Rclone dedupe change hashing function

Is it possible to change the default hashing algorithim that dedupe uses to something else for example SHA1 as the new default, but also allow us to specify which hashing function to use as well?

MD5 collisions are possible when the data is different, but the MD5 hash is the same.
https://www.mscs.dal.ca/~selinger/md5collision/

I’d personally like SHA1 to be the new hashing function, but collisions are also possible with this. https://shattered.io/

The last link mentions that safer alternatives should be used such as SHA-256, or SHA-3.

Google only keeps MD5SUMs on the objects, so if we don’t want to download them then we are stuck with MD5SUMs.

Note that these collisions are not as useful as you might think. You can generate two documents A and B which have the same hash, but if I give you a doc C it is computationally infeasible for you to generate a doc D which hash the same hash. So that means that you can’t substitute random files in my google drive and keep the hashes the same.
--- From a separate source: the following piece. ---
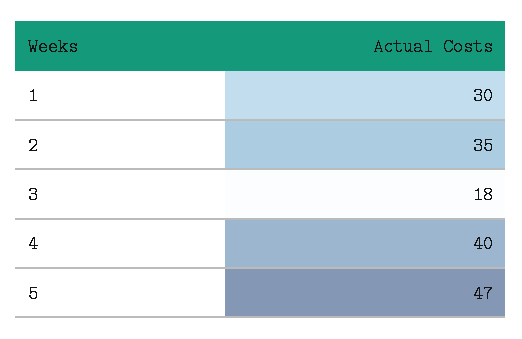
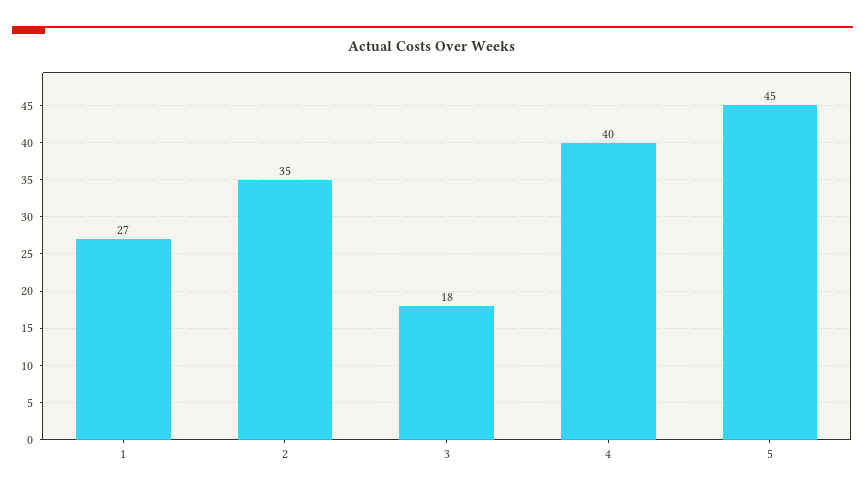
1: 30 -> 27
5: 47 -> 45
Oh right I see, that I wasn’t aware of, I thought rclone must have been making the hashes itself via a stream. How difficult and time consuming would this be to implement, maybe also with the option of choosing the hashing algorithim?

On a different note, how easy/difficult is GO to learn, if an individual (me) has a loose background in programming, but for the web instead such as PHP. Do you have any recommendations for books or other content to learn it?

If you want to check integrity of the upload not using hashes you can use rclone check with the --download flag.

It would be possible to add a --download flag to rclone dedupe too - however I don’t think it would get much use.

If you’ve done any C derived languages (C, Java, C++, C#, Javascript) then learning Go is pretty easy. By and large go is a reasonably simple language so it isn’t too hard to pick up. I usually recommend people start with the go tour.